Giving Compass' Take:
- James Hitchings highlights five women from three different continents who tell us why they fight for inclusion in the conflict resolution process.
- Does your philanthropy approach include activism? How could your giving better address deficiencies in systems?
- Read about the rising activism in women's philanthropy.
What is Giving Compass?
We connect donors to learning resources and ways to support community-led solutions. Learn more about us.
If you Google “the secret to world peace,” you get a raw deal: Four out of the first five articles offered up to you by the internet gods were written by men.
It’s true, though, that the secret is out there. In fact, it’s been right before our eyes all along. But it’s merely a whisper in the halls of power, hardly applied in any practical or political sense, and often systematically discouraged.
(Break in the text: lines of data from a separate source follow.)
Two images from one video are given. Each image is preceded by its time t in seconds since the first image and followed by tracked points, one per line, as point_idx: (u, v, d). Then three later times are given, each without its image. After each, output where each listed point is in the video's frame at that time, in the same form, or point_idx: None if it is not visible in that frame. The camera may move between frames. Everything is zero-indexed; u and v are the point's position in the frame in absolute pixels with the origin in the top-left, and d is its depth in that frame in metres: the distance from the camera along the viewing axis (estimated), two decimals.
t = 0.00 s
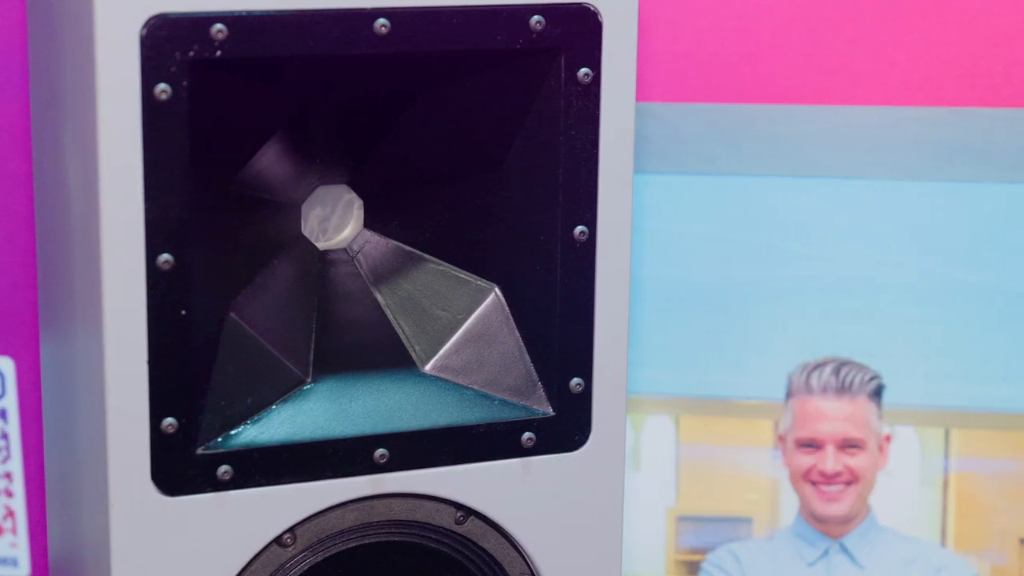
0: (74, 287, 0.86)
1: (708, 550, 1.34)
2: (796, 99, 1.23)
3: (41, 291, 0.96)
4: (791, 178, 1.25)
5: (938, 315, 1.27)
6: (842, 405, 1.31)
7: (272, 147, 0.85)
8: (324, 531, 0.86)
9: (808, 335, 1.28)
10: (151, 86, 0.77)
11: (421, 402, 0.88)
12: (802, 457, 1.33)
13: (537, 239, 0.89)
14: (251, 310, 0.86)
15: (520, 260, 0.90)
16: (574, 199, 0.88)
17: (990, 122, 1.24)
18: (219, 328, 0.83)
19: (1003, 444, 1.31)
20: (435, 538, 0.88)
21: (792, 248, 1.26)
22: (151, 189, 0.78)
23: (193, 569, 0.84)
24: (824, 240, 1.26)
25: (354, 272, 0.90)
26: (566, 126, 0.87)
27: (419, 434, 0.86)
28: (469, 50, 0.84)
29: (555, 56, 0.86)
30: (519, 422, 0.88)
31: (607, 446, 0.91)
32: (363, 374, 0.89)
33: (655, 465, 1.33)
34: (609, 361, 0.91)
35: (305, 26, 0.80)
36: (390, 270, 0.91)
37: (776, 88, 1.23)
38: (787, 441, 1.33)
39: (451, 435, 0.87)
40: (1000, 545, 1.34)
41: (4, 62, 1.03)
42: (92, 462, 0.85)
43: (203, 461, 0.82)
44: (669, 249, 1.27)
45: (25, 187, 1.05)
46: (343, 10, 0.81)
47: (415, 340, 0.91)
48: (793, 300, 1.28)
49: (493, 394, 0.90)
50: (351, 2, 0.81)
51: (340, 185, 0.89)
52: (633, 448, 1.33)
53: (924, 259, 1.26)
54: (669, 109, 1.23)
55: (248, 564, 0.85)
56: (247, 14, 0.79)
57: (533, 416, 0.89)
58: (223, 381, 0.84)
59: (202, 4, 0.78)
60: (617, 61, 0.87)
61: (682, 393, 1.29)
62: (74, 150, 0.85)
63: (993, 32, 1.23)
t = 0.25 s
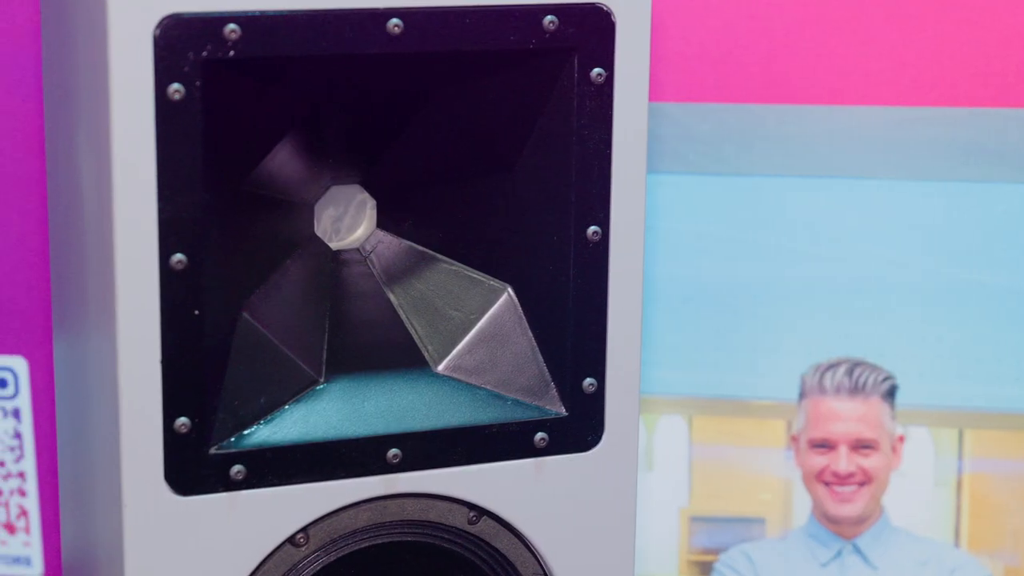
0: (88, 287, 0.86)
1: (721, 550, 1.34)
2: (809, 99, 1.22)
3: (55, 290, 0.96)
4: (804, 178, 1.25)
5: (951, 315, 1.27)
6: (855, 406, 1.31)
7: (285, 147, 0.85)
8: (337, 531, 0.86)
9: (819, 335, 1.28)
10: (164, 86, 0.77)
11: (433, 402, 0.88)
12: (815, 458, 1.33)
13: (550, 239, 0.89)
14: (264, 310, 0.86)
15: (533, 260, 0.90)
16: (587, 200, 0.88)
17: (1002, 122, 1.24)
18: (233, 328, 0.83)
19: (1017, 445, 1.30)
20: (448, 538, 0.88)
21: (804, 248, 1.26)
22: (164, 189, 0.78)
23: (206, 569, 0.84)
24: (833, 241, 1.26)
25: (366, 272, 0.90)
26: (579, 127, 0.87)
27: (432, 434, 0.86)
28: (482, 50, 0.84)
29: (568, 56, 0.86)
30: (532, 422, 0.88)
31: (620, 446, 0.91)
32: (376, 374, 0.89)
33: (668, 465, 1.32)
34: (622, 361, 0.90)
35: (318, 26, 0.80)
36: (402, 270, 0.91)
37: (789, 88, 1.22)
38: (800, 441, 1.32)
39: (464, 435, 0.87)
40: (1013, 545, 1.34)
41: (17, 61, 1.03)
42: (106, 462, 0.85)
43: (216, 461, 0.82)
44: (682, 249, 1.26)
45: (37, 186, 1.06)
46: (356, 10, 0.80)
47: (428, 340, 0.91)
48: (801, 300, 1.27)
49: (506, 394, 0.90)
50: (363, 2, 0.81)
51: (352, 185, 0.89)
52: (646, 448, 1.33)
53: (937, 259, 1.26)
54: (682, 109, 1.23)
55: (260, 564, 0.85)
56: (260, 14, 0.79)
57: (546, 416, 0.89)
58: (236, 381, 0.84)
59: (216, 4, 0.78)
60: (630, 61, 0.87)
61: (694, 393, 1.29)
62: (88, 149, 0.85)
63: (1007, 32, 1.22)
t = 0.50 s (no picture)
0: (103, 286, 0.86)
1: (735, 551, 1.34)
2: (825, 99, 1.22)
3: (70, 290, 0.96)
4: (821, 178, 1.24)
5: (967, 317, 1.27)
6: (870, 406, 1.31)
7: (300, 146, 0.86)
8: (351, 531, 0.86)
9: (833, 335, 1.28)
10: (179, 86, 0.77)
11: (448, 402, 0.88)
12: (829, 459, 1.33)
13: (564, 240, 0.89)
14: (278, 310, 0.86)
15: (548, 260, 0.90)
16: (602, 200, 0.87)
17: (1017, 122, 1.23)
18: (248, 329, 0.84)
19: None
20: (462, 538, 0.88)
21: (818, 248, 1.26)
22: (179, 189, 0.78)
23: (220, 569, 0.84)
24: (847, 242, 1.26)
25: (381, 271, 0.90)
26: (594, 126, 0.87)
27: (447, 434, 0.86)
28: (497, 49, 0.84)
29: (583, 55, 0.86)
30: (547, 422, 0.88)
31: (635, 447, 0.91)
32: (390, 375, 0.89)
33: (682, 466, 1.32)
34: (637, 361, 0.90)
35: (333, 26, 0.80)
36: (417, 270, 0.91)
37: (804, 87, 1.22)
38: (814, 442, 1.32)
39: (478, 435, 0.87)
40: None
41: (32, 61, 1.03)
42: (121, 462, 0.85)
43: (230, 460, 0.83)
44: (696, 250, 1.26)
45: (52, 186, 1.06)
46: (372, 11, 0.80)
47: (442, 340, 0.91)
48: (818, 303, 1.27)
49: (521, 395, 0.90)
50: (378, 2, 0.80)
51: (367, 185, 0.89)
52: (660, 449, 1.32)
53: (953, 260, 1.26)
54: (697, 109, 1.22)
55: (275, 564, 0.85)
56: (275, 14, 0.79)
57: (561, 416, 0.89)
58: (250, 380, 0.84)
59: (231, 3, 0.78)
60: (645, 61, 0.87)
61: (708, 394, 1.29)
62: (104, 149, 0.85)
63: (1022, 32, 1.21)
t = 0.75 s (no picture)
0: (121, 286, 0.86)
1: (751, 552, 1.33)
2: (841, 99, 1.21)
3: (87, 290, 0.96)
4: (838, 178, 1.23)
5: (985, 318, 1.26)
6: (886, 408, 1.30)
7: (316, 146, 0.86)
8: (368, 530, 0.86)
9: (851, 335, 1.27)
10: (196, 86, 0.77)
11: (464, 402, 0.88)
12: (845, 460, 1.32)
13: (581, 240, 0.89)
14: (295, 309, 0.86)
15: (564, 259, 0.90)
16: (619, 200, 0.87)
17: None
18: (264, 328, 0.84)
19: None
20: (478, 537, 0.88)
21: (836, 250, 1.25)
22: (197, 188, 0.79)
23: (237, 568, 0.84)
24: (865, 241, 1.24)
25: (397, 271, 0.90)
26: (610, 126, 0.86)
27: (463, 434, 0.86)
28: (514, 49, 0.84)
29: (600, 55, 0.86)
30: (563, 422, 0.88)
31: (651, 447, 0.91)
32: (407, 375, 0.89)
33: (698, 466, 1.31)
34: (653, 362, 0.90)
35: (350, 26, 0.80)
36: (433, 270, 0.91)
37: (821, 87, 1.21)
38: (830, 442, 1.31)
39: (494, 435, 0.87)
40: None
41: (51, 61, 1.04)
42: (138, 461, 0.85)
43: (247, 460, 0.83)
44: (712, 250, 1.25)
45: (69, 186, 1.06)
46: (388, 11, 0.80)
47: (459, 340, 0.91)
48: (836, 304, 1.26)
49: (536, 395, 0.90)
50: (395, 2, 0.80)
51: (383, 185, 0.89)
52: (676, 449, 1.31)
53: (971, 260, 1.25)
54: (714, 109, 1.21)
55: (291, 563, 0.85)
56: (292, 14, 0.79)
57: (577, 416, 0.89)
58: (266, 379, 0.84)
59: (249, 3, 0.78)
60: (662, 61, 0.87)
61: (725, 394, 1.28)
62: (121, 149, 0.85)
63: None
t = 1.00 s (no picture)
0: (136, 285, 0.86)
1: (767, 552, 1.31)
2: (857, 99, 1.21)
3: (104, 290, 0.97)
4: (855, 178, 1.22)
5: (1002, 318, 1.24)
6: (902, 408, 1.28)
7: (333, 146, 0.86)
8: (383, 530, 0.86)
9: (869, 335, 1.25)
10: (213, 85, 0.78)
11: (480, 402, 0.88)
12: (861, 460, 1.29)
13: (597, 239, 0.89)
14: (312, 308, 0.86)
15: (580, 259, 0.90)
16: (635, 199, 0.87)
17: None
18: (280, 328, 0.84)
19: None
20: (493, 537, 0.88)
21: (854, 250, 1.23)
22: (213, 187, 0.79)
23: (253, 567, 0.84)
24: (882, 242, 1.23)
25: (413, 270, 0.90)
26: (626, 126, 0.87)
27: (479, 434, 0.86)
28: (531, 49, 0.84)
29: (616, 55, 0.86)
30: (578, 422, 0.88)
31: (666, 447, 0.91)
32: (422, 374, 0.89)
33: (713, 466, 1.28)
34: (668, 362, 0.90)
35: (367, 25, 0.80)
36: (449, 270, 0.91)
37: (837, 86, 1.20)
38: (846, 443, 1.29)
39: (510, 435, 0.87)
40: None
41: (67, 61, 1.04)
42: (154, 461, 0.85)
43: (263, 459, 0.83)
44: (727, 249, 1.23)
45: (85, 185, 1.06)
46: (404, 10, 0.80)
47: (474, 340, 0.91)
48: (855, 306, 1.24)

The secret to world peace is women.
Although if you were in Vienna, Austria, on Feb. 19 and 20, you would be forgiven for assuming that women were already front and center.
It was the setting for the Global Women’s Forum for Peace and Humanitarian Action — a summit that brought together grassroots feminist activists from all around the world to learn from one another and build on a lifetime tackling gender inequality.
Here’s what they had to say about getting women involved in building peace processes from the start.
- Ndacayisaba Marie Goretti from Association Dushirehamwe in Burundi, Africa. Goretti is a sociologist, researcher, and activist who has been in the equality space for more than 25 years. She’s an expert on UN Resolution 1325 — adopted in 2000, it acknowledges the impact conflict has on women and girls, while calling for women to be protected and included in peacebuilding efforts.
- Shire en Hussain from Sewan in Iraq, Asia. Hussain works for Sewan — an Iraqi organization that focused on 10 women in 15 different districts in the country for training in the art of conflict resolution.
- Ana Cristina Pino Cabrera from Centrap in Colombia, South America. Cabrera runs an organization in Bogotá that supports women’s groups across Colombia. Her team trains women to be leaders and to overcome their challenges to participate more fully in politics and earn social influence.
- Margaret Taylor from the Women Empowerment Network in Liberia, Africa.
Taylor has worked on gender equality for the last decade, and now works as executive director for the Women’s Empowerment Network, a group of 45 women-led grassroots organizations under one umbrella to advocate for equal rights. - Dr. Nibras Almanoury from the Iraqi Women Journalists Forum in Iraq, Asia.
Almanoury has worked in Iraqi media for 28 years, and after experiencing the gender bias in the industry, she established the first nonprofit organization in Iraq for women journalists. She also has a Ph.D. in political science to boot.